Vinho do Porto: Governo Vai Encomendar Estudo Estratégico da Região Demarcada

A Associação das Empresas de Vinho do Porto (AEVP) anunciou hoje que o Governo vai encomendar em 2006 um estudo estratégico da Região Demarcada, de onde se espera sair um diagnóstico “claro” das suas necessidades.

“Não há crise no sector, mas há sérios problemas que têm que ser resolvidos”, frisou o presidente da AEVP, que falava aos jornalistas num balanço da actividade da região durante este ano.

Segundo o presidente da AEVP, a comercialização de Vinho do Porto vai terminar 2005 com um volume positivo, mas com uma quebra ao nível do volume de vendas.

Até ao final de Outubro, a comercialização apresentava um crescimento de um por cento em volume, relativamente a igual período do ano passado, para 7,8 milhões de caixas de nove litros e menos 0,4 por cento em valor, para mais de 301,7 milhões de euros.

Para George Sandeman, os “grandes desafios” do sector, depois de se identificar os seus reais problemas através do futuro estudo estratégico, será o de investir em novos mercados para exportação, nomeadamente EUA, Ásia-Pacífico, América Latina e países de Leste, recrutar novos consumidores e desenvolver novas formas de promover os produtos da região demarcada.
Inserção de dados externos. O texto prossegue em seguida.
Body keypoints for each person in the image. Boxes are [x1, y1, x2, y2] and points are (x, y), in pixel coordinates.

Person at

“É importante que o interprofissionalismo [produção e comércio] se juntem de facto e acertem uma estratégia concertada entre a maior quantidade que se vende ao melhor preço, para que depois se possa produzir e valorizar a produção”, destacou.

O responsável sublinhou assim a necessidade de se realizar o levantamento da região do Vinho do Porto e Douro para criar “estratégia” entre a produção e o comércio.
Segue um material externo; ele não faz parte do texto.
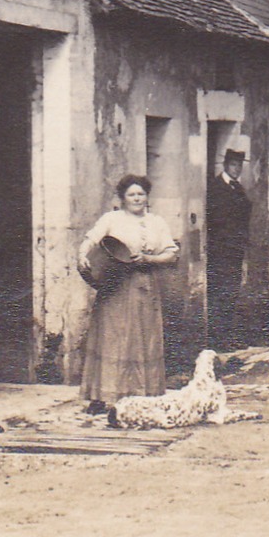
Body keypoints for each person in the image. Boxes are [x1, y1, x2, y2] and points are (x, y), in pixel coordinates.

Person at [78, 175, 180, 414]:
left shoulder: (157, 222)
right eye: (132, 194)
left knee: (143, 337)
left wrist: (149, 259)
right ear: (123, 198)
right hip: (116, 286)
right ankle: (103, 396)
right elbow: (91, 239)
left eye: (141, 194)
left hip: (145, 286)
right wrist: (82, 254)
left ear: (147, 197)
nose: (137, 198)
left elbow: (172, 254)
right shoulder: (112, 219)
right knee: (112, 337)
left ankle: (144, 394)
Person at [206, 149, 252, 348]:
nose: (237, 169)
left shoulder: (238, 187)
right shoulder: (216, 187)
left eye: (240, 165)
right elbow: (216, 219)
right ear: (225, 165)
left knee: (231, 292)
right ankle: (218, 338)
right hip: (221, 251)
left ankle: (228, 336)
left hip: (235, 250)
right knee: (220, 291)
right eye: (233, 165)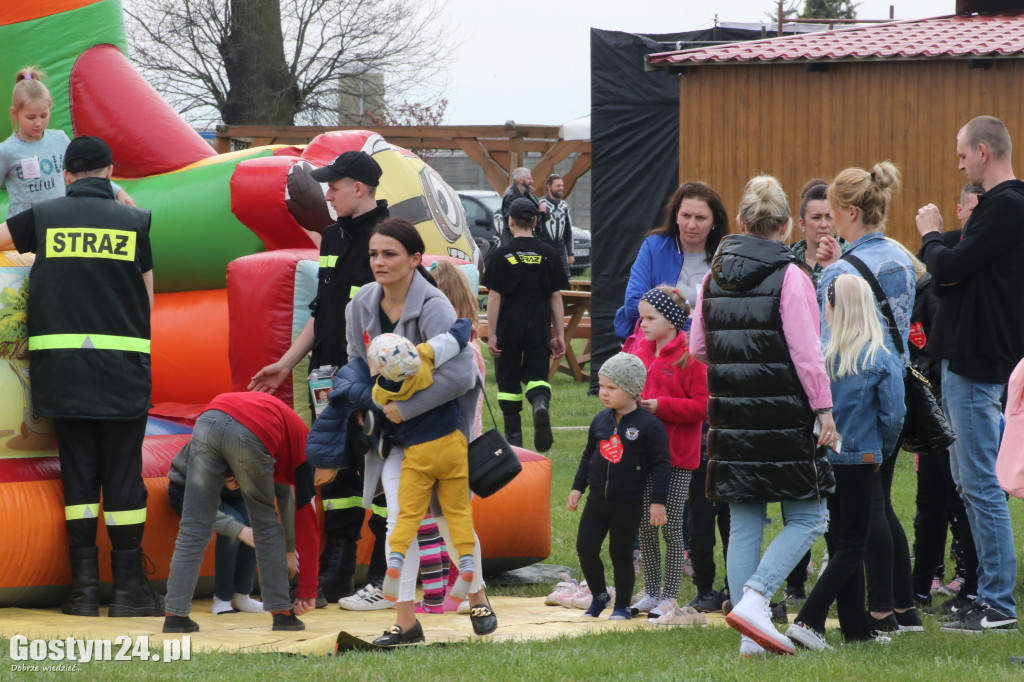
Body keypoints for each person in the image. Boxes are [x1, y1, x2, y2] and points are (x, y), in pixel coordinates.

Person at [0, 135, 160, 618]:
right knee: (124, 480)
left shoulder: (45, 216)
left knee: (80, 482)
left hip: (64, 377)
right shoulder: (135, 221)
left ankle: (83, 592)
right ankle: (130, 590)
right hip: (123, 376)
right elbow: (149, 299)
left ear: (67, 175)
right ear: (111, 173)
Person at [690, 175, 836, 657]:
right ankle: (756, 597)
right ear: (784, 224)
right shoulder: (792, 275)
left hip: (731, 413)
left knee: (744, 518)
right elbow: (807, 354)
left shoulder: (712, 276)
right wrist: (824, 410)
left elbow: (697, 347)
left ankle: (748, 641)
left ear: (745, 220)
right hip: (784, 413)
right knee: (810, 516)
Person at [345, 218, 496, 646]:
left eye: (389, 253)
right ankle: (406, 623)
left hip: (439, 434)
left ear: (414, 260)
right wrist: (366, 403)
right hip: (392, 440)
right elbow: (357, 365)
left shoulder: (434, 305)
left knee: (451, 521)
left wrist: (404, 409)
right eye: (374, 253)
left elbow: (463, 374)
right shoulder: (360, 304)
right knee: (400, 521)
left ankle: (478, 595)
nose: (379, 261)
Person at [248, 150, 389, 606]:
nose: (327, 194)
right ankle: (339, 564)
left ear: (359, 188)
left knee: (386, 468)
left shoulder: (389, 240)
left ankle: (388, 567)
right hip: (326, 377)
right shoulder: (331, 238)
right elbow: (322, 310)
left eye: (335, 186)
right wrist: (287, 363)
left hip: (373, 378)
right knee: (335, 470)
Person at [915, 115, 1024, 633]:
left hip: (979, 362)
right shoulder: (1002, 209)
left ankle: (998, 602)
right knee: (968, 479)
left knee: (979, 482)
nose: (958, 163)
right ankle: (986, 593)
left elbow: (949, 268)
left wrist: (932, 234)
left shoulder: (1006, 206)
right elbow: (954, 272)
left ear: (983, 151)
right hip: (969, 360)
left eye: (962, 154)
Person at [816, 161, 919, 635]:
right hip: (894, 386)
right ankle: (902, 605)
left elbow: (827, 341)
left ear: (851, 212)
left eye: (834, 211)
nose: (830, 221)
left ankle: (878, 608)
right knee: (881, 502)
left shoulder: (838, 273)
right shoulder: (900, 256)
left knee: (863, 513)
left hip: (853, 396)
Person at [786, 275, 905, 649]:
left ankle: (856, 628)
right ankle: (810, 620)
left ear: (832, 307)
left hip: (824, 456)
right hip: (862, 457)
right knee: (853, 544)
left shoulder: (819, 354)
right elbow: (894, 416)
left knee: (839, 541)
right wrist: (881, 453)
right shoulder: (880, 356)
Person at [161, 392, 320, 633]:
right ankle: (281, 613)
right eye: (324, 478)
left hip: (210, 418)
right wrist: (308, 589)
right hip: (250, 431)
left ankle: (175, 614)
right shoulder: (305, 456)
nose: (319, 481)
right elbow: (306, 522)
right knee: (266, 524)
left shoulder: (289, 437)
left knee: (193, 527)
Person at [365, 321, 478, 603]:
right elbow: (458, 335)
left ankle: (395, 561)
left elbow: (379, 410)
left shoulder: (382, 390)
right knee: (456, 511)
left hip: (418, 455)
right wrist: (464, 322)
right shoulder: (426, 355)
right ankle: (465, 563)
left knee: (408, 514)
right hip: (452, 445)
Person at [911, 184, 981, 618]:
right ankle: (921, 583)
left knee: (963, 497)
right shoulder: (935, 273)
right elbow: (919, 335)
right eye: (973, 210)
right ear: (959, 211)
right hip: (934, 399)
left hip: (966, 396)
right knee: (929, 498)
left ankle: (973, 584)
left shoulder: (984, 272)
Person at [567, 353, 671, 620]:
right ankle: (599, 595)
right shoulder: (600, 421)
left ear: (632, 389)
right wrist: (578, 488)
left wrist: (658, 502)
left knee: (621, 553)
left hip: (628, 503)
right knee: (585, 547)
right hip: (596, 501)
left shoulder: (649, 426)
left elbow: (661, 464)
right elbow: (589, 455)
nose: (603, 392)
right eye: (601, 386)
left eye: (611, 388)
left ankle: (622, 605)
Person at [628, 286, 708, 616]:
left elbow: (702, 407)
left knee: (672, 526)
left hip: (676, 459)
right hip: (643, 457)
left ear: (673, 322)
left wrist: (662, 406)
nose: (642, 324)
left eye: (650, 318)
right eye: (641, 317)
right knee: (645, 525)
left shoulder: (690, 359)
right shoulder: (641, 354)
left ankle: (670, 596)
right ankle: (652, 591)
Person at [166, 442, 297, 615]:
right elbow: (197, 478)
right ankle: (222, 598)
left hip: (234, 492)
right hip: (190, 488)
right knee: (233, 526)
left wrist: (290, 548)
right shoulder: (215, 433)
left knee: (253, 523)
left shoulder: (273, 446)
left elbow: (285, 496)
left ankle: (241, 595)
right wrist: (221, 479)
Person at [483, 197, 567, 452]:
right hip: (538, 324)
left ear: (510, 222)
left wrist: (493, 333)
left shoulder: (500, 254)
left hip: (509, 323)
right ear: (535, 221)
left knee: (507, 380)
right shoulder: (549, 254)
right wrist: (559, 334)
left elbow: (494, 297)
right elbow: (556, 296)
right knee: (537, 375)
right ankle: (540, 403)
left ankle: (514, 440)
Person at [1, 67, 133, 219]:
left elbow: (87, 172)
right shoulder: (7, 150)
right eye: (31, 117)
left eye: (43, 115)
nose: (38, 123)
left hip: (59, 221)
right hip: (24, 229)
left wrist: (118, 191)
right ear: (14, 113)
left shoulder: (59, 139)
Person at [613, 181, 728, 341]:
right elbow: (634, 307)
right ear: (676, 216)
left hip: (708, 349)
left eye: (700, 218)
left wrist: (670, 317)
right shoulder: (653, 247)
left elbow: (729, 316)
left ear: (714, 222)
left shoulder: (726, 256)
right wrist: (691, 317)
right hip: (658, 348)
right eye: (686, 215)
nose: (691, 224)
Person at [789, 180, 847, 286]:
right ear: (802, 224)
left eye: (829, 217)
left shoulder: (850, 257)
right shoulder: (788, 259)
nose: (824, 224)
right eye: (816, 218)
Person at [537, 173, 575, 278]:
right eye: (557, 186)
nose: (561, 188)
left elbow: (568, 232)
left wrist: (571, 253)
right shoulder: (540, 204)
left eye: (562, 185)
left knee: (566, 279)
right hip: (544, 247)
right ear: (549, 187)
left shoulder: (565, 206)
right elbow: (534, 229)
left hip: (560, 249)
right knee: (544, 278)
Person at [499, 166, 544, 244]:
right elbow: (512, 219)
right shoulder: (510, 197)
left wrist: (541, 209)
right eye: (529, 179)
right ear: (520, 180)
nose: (532, 181)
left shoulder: (529, 195)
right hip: (513, 239)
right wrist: (536, 211)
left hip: (527, 237)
É que, destacou a directora executiva da AEVP, também presente no encontro, a produção do Vinho do Porto e Douro continua fragmentada em cerca de 33 mil viticultores inscritos na Casa do Douro, que praticam uma viticultura de montanha, com custos de produção “elevadíssimos”.

Segundo Isabel Marrana, é necessário definir uma abordagem ao sector porque se for decidido passar a vender-se com mais valor, o volume vai diminuir, mas se nada for feito, o volume acaba por cair na mesma.

Relativamente aos problemas financeiros da Casa do Douro, o presidente da AEVP criticou a “falta de responsabilidade” dos seus dirigentes, que não se está a fazer representar ao nível do interprofissionalismo, estando cada vez mais distanciada da região propriamente dita.

“A Casa do Douro encontra-se sistematicamente numa situação de salários em atraso. No entanto, esta situação não é originada pelo peso da dívida, já que não tem sido pago o serviço da mesma, mas pela incapacidade de reestruturação dos seus serviços a uma nova situação institucional”, considerou.

Para os responsáveis pela associação, é necessário que a Casa do Douro e o Estado decidam estudar “de forma séria e transparente” o problema, tendo em conta que há uma região, um negócio, um sector e um produto de prestigio que tem que subsistir a todos estes erros.

“Tem que haver uma instituição forte que represente a lavoura, para que depois esta se possa associar ao comércio. Porque os assuntos da divida da Casa do Douro prejudicam o sector”, concluiu.